They fought for a world better than this

This year marks the 75th anniversary of the Normandy D Day invasion of 1944. It will likely be the last “major” anniversary for which the few remaining brave men who stormed the beaches that cold June morning will be alive.

The Normandy Remembrance (it’s not a celebration) should serve as a reminder to those of us who were too young to remember the courage, commitment and bravery showed by what is historically called “the Greatest generation”. Anyone who has sat through the opening 15 minutes of “Saving Private Ryan” will recall the horror, carnage and bloodshed that were recreated for this movie. I’ve seen quotes from D Day vets who stoically noted that while Director Ron Howard portrayed it fairly accurately, as one veteran remarked “it was the sound of men screaming that wakes me up to this day”.

War has been described as a bunch of old men figuring out new and better ways to kill more young (mostly) men and every generation hopes that it will be the last to send its youth off to die whether at home or on some foreign shore.
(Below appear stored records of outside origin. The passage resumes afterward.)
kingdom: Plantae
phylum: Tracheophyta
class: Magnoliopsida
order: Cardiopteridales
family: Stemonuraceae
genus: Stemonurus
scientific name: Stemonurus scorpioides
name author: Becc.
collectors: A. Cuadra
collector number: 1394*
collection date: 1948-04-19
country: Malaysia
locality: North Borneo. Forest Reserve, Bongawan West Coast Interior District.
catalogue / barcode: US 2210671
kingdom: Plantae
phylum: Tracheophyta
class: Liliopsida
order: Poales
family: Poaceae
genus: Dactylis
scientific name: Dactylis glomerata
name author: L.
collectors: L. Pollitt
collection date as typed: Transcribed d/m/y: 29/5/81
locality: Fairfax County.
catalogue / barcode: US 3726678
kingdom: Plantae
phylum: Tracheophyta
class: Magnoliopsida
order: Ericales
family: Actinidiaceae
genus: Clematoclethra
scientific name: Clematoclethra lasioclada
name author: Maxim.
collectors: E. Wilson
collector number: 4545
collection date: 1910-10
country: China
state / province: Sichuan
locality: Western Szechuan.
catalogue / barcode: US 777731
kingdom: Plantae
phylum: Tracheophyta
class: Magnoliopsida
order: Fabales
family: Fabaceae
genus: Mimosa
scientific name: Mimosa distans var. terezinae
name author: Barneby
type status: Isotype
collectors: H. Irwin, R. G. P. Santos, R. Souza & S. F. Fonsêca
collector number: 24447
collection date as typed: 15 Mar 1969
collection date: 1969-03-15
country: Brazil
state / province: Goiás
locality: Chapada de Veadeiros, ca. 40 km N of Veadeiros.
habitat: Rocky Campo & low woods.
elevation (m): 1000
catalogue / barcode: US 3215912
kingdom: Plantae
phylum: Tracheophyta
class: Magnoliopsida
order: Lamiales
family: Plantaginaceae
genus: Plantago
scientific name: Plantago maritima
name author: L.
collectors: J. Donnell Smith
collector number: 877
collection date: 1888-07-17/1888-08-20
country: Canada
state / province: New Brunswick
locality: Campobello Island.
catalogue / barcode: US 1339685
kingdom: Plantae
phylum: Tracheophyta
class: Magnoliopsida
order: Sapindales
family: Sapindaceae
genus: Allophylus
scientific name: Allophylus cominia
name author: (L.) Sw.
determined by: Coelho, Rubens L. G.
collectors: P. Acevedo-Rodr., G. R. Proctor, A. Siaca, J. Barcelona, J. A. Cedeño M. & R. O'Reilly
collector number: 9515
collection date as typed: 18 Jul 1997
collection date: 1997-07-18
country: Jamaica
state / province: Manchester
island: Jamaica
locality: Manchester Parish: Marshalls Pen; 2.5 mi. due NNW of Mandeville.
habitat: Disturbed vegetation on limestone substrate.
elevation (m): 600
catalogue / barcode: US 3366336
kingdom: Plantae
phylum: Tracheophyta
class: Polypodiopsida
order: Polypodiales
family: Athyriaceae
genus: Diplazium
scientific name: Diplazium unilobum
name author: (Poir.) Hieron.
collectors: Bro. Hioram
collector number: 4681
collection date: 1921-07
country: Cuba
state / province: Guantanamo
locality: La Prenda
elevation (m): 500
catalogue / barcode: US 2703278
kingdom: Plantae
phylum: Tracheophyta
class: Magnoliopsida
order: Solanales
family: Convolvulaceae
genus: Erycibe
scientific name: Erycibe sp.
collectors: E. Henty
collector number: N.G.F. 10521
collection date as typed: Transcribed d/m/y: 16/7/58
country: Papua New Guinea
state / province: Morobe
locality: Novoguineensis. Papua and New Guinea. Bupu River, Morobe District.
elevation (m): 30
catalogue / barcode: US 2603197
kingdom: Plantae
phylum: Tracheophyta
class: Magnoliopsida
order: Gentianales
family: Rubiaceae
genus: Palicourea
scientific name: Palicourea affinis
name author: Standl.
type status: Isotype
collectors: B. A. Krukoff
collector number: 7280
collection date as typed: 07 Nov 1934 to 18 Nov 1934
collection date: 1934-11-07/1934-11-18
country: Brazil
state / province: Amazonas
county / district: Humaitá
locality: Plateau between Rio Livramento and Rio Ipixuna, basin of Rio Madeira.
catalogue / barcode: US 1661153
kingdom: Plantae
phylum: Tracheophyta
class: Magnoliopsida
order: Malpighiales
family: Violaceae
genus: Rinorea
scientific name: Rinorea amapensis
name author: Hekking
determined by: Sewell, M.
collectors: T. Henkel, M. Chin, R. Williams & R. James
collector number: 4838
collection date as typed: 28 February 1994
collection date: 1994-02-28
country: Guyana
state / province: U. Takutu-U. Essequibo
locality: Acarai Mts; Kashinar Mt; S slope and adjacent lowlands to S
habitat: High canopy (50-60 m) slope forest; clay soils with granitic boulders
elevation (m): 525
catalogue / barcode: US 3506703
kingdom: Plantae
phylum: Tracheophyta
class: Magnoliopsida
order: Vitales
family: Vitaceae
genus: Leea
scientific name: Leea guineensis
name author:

Sadly, this is proving not to be the case. With conflict once again growing in the Middle East, nuclear posturing from North Korea and the perennial bickering between India and Pakistan, there are those who think that we may never see the end of armed conflict.

When viewed through the imprecise lens of 75 years, it’s easy to forget why that conflict was necessary. It was in large part because a freely elected Government led by a megalomaniac decided that he wanted to make Germany great again.

The Government of its day convinced its people that it was hard done by the rest of Europe and that previous treaties were unfair and one-sided. The next step was to convince the majority of its people that a free and uncensored press was the enemy of the people.

After that, a scapegoat was needed. Luckily for Hitler and his Nazi party, Jews, homosexuals and gypsies were a convenient and ready target. Lastly, the government convinced a majority of its citizens that being quiet about the persecution of these so-called Enemies of the State was in their best interests.

If any of the above paragraphs sounds familiar, it should. Change a few words around, substitute Mexicans and other immigrants for Jews and gypsies and Germany for some people’s version of “modern” America and it will all sound fatefully familiar.

How ironic then, that the country that supplied so many courageous young men for the purpose of storming the Nazi’s Atlantic Wall now is consumed with building a wall of its own. And equally ironic and tragic that once again, anti-Semitic vandalism is on the rise and right wing hate groups are once again banging their drums of ignorance and hatred.

From the deep recess of the Dark web, these people show no respect for history or decency and spew their bitter vitriol across the planet, demeaning the memories of those who fought against the same hatred.

The soldiers, sailors and airmen from many countries that fought and died on June 6, 1944 and all of World War II fought and sacrificed for a better world and for that, they deserve our undying respect and gratitude.

The very least we can do, other than a moment of silence in our busy lives, is to live and act in a manner that would make them think, if they were able, that their sacrifice on those blood soaked beaches were not in vain.